- **Set task**:
Reproduce the listing, substituting "regions" for every "elements" and leaving everything else unchanged.

- **Records for this exercise**:
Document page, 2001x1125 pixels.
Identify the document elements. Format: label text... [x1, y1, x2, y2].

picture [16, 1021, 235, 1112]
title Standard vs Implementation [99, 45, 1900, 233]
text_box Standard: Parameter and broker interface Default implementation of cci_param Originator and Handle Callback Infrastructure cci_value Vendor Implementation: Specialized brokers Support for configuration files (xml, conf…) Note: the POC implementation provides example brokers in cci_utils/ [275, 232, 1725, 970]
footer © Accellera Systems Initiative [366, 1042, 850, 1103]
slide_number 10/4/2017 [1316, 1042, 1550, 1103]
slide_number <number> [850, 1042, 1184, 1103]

- **Exercise answer**:
Document page, 2001x1125 pixels.
Identify the document regions. Format: label text... [x1, y1, x2, y2].

picture [16, 1021, 235, 1112]
title Standard vs Implementation [99, 45, 1900, 233]
text_box Standard: Parameter and broker interface Default implementation of cci_param Originator and Handle Callback Infrastructure cci_value Vendor Implementation: Specialized brokers Support for configuration files (xml, conf…) Note: the POC implementation provides example brokers in cci_utils/ [275, 232, 1725, 970]
footer © Accellera Systems Initiative [366, 1042, 850, 1103]
slide_number 10/4/2017 [1316, 1042, 1550, 1103]
slide_number <number> [850, 1042, 1184, 1103]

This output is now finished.